Topsy-turvy theatre

Leo (Circle of Eleven)

Brisbane Powerhouse, Powerhouse Theatre

September 17 – 22


Circle of Eleven’s “Leo” is an interesting, intriguing one-man show, based on a simple concept.  To one side of the stage is a cutaway of a room, in which Leo performs. On the other side of the stage is a live video projection of the same space, rotated 90 degrees. Using a combination of physical theatre and technological trickery, the show develops from basic movements to complex, impressive acrobatic feats. And this is where its appeal lies; the cleverness comes from anti-gravity abilities (think of Fred Astaire’s famous 1951 “Royal Wedding” number as an exemplar).

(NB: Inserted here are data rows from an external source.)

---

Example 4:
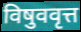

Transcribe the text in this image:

विषुववृत्त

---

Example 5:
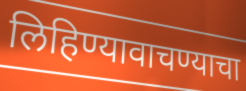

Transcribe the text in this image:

लिहिण्यावाचण्याचा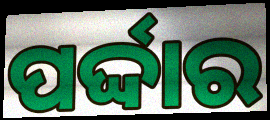
ପର୍ଦ୍ଦାର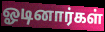
ஓடினார்கள்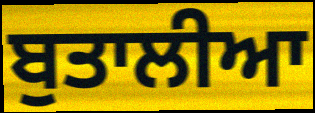
ਬੁਤਾਲੀਆ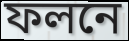
ফলনেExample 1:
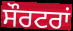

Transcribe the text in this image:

ਸੌਰਟਰਾਂ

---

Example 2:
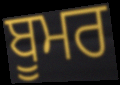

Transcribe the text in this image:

ਬੂਮਰ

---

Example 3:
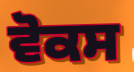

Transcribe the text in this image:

ਵੋਕਸ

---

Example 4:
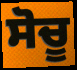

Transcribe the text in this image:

ਸੋਚੂ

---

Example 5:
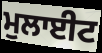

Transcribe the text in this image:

ਮੁਲਾਈਟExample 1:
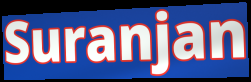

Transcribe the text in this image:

Suranjan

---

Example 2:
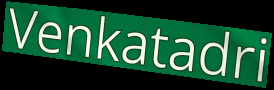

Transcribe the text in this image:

Venkatadri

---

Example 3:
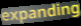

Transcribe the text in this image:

expanding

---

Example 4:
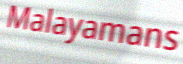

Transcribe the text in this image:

Malayamans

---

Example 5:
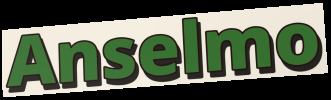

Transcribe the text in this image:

AnselmoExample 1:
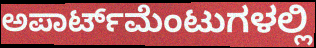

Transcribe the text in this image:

ಅಪಾರ್ಟ್‌ಮೆಂಟುಗಳಲ್ಲಿ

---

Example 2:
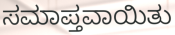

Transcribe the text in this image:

ಸಮಾಪ್ತವಾಯಿತು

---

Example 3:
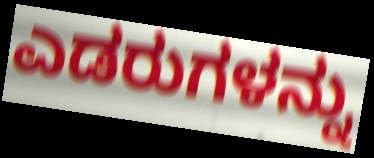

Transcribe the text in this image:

ಎಡರುಗಳನ್ನು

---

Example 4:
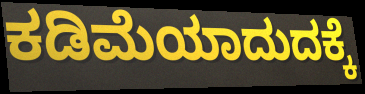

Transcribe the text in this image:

ಕಡಿಮೆಯಾದುದಕ್ಕೆ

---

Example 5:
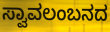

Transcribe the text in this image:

ಸ್ವಾವಲಂಬನದ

The show is skillful and its choreography is engaging in its variety, from simple circus-like clowning to synchronised dance and energetic, gravity-defying wall ascension. And it is easy to appreciate its appeal as family entertainment. Indeed, children were both wide-mouthed and audibly awed in response to the wonder of Leo’s fantastical journey. It is difficult not to appreciate the skill and dexterity being delivered, however, while it is never denigrates to the point of tedium, the wow factor unfortunately starts to wear thin after the initial premise is highlighted in the opening minutes. It is only through the addition of some chalk drawings and cleverly timed video projection (reminiscent of Gene Kelly’s seamless interaction with an animated Jerry Mouse in the 1945 film “Anchors Aweigh”) that the show manages to maintain audience entertainment.

This is a silent show, from a dialogue perspective; however, the music is a highlight that enhances Leo’s emotional journey through realisation and exploration of his gravity-defying dilemma. My expectations of “Leo” were high, having read of its Edinburgh and Montreal festival successes, and it is great to see Brisbane celebrating different theatre of this type. But different and delightful alone do not offer charm enough to justify the hefty $40+ ticket price for a one hour running time.